Finding human dignity in slavery became Stockdale's preoccupation in his years as a POW, more than four of which were spent in solitary, and the first two of those in leg irons.

The Handbook had been a parting gift from a philosophy professor at Stanford, where Stockdale studied for his master's degree. Stockdale himself was a no-nonsense aviator, a graduate of Annapolis, where engineering and technical sciences were then, as now, the principal fare. After a first and second read through of Epictetus, he was sure that the ancient philosopher had little to offer him. He joked with me: What did this martini-drinking golfer and tough aviator need with a text like that? But out of respect for his professor, he kept returning to the book, and soon had committed it to memory. During our visit, he recited many of the verses that had been his salvation. His voice merged with Epictetus's. The voices had become one.

Physically, too, Stockdale and Epictetus both shared the same fate of being crippled in the left leg (Stockdale's as a result of being pummeled by a street gang as his parachute landed in a village in North Vietnam). When I reminded Stockdale of the uncanny coincidence, again, he shot back Epictetus at me in his Cagney-like voice, "Lameness is an impediment [only] to the leg, not to the Will." When Jim sat, his leg would jut straight out, sixty degrees from his hip. But this didn't stop him from swimming most mornings.

━━━━

— Activity 1 —
Reproduce word for word the stretch of the passage on Stockdale and Epictetus from "Finding human dignity" through "in leg irons.".
— Activity 2 —
Extend the passage on Stockdale and Epictetus with the next part, picking up after its final sentence.
The lines after this passage come from a separate source.

━━━━

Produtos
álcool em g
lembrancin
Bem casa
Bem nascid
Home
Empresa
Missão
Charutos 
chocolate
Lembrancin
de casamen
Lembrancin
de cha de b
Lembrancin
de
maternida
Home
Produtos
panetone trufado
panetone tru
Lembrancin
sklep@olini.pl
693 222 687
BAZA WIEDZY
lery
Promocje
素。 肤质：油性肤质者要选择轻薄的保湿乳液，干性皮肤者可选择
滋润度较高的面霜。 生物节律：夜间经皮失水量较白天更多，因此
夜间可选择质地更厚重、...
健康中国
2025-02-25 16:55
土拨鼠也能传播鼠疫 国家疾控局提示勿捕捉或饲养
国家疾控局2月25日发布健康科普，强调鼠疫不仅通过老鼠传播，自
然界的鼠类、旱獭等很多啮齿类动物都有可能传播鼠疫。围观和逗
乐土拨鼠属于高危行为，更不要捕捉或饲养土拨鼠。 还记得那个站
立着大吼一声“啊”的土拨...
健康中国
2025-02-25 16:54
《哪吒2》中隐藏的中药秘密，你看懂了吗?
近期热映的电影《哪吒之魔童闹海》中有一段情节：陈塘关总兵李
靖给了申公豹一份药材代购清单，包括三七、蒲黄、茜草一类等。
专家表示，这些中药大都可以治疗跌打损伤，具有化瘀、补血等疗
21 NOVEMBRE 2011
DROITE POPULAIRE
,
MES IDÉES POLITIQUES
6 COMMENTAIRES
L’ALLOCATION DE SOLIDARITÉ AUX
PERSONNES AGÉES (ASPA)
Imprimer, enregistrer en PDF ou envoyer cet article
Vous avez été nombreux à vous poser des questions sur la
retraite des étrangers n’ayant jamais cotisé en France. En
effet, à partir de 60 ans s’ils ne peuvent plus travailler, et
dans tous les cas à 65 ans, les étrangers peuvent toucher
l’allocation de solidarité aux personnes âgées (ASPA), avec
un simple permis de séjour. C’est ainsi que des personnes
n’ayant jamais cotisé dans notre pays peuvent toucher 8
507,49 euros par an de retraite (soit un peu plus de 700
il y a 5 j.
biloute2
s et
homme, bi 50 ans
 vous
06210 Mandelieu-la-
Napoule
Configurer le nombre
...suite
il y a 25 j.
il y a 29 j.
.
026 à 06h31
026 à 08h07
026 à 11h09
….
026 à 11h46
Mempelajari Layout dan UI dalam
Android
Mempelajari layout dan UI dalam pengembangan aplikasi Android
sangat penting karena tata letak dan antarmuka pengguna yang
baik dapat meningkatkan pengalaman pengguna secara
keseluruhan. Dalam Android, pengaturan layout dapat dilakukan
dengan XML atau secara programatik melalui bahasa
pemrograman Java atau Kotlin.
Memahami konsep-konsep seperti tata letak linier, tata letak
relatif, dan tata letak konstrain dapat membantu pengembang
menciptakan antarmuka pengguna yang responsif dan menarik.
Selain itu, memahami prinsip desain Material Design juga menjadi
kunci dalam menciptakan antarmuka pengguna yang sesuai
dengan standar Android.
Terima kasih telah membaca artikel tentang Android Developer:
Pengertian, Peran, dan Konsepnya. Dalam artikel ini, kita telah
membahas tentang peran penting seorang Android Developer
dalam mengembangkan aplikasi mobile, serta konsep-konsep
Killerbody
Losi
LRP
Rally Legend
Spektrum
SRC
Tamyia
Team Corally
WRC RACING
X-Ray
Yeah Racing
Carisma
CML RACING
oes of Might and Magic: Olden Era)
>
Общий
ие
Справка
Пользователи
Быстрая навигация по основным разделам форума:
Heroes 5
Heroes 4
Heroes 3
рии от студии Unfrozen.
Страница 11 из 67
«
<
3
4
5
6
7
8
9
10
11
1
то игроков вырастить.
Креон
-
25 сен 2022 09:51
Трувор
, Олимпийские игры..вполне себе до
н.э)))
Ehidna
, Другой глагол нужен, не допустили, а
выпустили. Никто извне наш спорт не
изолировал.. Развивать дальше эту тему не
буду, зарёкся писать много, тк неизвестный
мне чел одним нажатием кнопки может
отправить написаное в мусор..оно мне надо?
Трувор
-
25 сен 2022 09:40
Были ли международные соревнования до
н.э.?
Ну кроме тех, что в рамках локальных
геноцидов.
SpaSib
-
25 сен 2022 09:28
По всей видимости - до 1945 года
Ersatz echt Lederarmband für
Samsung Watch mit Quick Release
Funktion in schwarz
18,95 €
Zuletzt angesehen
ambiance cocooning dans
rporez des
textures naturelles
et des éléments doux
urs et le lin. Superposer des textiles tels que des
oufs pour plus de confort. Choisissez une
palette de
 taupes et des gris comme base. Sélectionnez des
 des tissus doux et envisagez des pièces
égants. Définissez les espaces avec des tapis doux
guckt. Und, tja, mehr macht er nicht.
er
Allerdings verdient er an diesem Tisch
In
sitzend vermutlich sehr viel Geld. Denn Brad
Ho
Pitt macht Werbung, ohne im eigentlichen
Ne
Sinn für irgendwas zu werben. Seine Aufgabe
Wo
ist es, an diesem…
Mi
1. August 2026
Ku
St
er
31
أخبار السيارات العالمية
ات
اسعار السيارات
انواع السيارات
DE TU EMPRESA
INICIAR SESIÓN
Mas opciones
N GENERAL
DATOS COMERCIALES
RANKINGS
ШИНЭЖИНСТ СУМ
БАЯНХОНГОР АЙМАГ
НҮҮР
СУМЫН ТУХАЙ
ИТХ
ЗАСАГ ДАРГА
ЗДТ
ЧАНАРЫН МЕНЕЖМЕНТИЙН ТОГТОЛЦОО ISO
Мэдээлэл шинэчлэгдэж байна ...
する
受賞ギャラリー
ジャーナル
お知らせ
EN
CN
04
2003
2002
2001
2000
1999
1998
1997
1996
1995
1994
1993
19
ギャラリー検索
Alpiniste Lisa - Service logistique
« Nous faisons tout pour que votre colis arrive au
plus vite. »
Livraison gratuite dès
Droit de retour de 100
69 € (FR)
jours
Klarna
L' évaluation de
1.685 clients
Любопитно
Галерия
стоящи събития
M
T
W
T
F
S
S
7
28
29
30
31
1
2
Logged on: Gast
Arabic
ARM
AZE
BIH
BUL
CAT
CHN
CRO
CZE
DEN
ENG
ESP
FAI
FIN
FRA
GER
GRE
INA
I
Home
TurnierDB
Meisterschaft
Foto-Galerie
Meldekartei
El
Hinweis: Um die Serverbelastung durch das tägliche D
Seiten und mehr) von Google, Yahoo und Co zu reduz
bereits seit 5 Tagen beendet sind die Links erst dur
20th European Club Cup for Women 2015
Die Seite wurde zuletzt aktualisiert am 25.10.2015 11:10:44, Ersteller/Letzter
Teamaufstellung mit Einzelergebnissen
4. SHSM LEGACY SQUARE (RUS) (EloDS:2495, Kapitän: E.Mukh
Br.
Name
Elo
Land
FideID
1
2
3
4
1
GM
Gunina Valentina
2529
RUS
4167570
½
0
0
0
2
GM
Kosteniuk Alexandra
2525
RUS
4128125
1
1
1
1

━━━━

— Response 1 —
Finding human dignity in slavery became Stockdale's preoccupation in his years as a POW, more than four of which were spent in solitary, and the first two of those in leg irons.

— Response 2 —
Stockdale described to me that morning the ordeal of "taking the ropes" -- the euphemism for the methodical torture the American POW's endured: "They would start by clanging a big heavy iron bar down [about eighty or ninety pounds in weight], and then tie your feet to it so that you couldn't lift it. Then they'd sit you up and jackknife you over and tighten the ropes around your arms. Next, they'd put you through extortions to the point that they would be pulling the rope so hard that the blood circulation in your upper chest would shut off." At this point, he continued, the guard would dig his heels into the back of your head and push your nose into the cement. With panic and claustrophobia setting in, the prisoners could be made to blurt out information, some of which would be false, but other bits of which would be true. The confession was followed by a "cold soak" -- six or eight weeks of total isolation "to contemplate one's crimes."

Stockdale was not a preacher, and he never tried to convert anyone to Stoicism, except once, he confided to me, when tapped out in code to a prison mate whose spirits he was trying to raise. The response through the cell wall was a deadening silence; a boundary had been crossed. After that, he said, "you soon learned that if the guy next door was doing OK, that meant that he had all his philosophical ducks lined up in his own way."

I keep thinking of Jim Stockdale as the administration wrestles with its stance on torture and the headlines announce the next scandal regarding the treatment of the enemy; I wish I could talk to him again. Here was someone who knew all too intimately the inhumanity of torture. And his wife Sybil knew better than many the protections of the Geneva Accords for which she advocated tirelessly on behalf of the men in the Hanoi Hilton. Jim said to me on that October morning in 2001 that his torture had allowed him to become strengthened by Stoicism. In his unwavering attachment to Sybil, and she to him, he was strengthened, too, by the humanity of the deepest kind love. Another famous Roman Stoic, Seneca, writes, "Let us cultivate humanity." Jim Stockdale taught us how.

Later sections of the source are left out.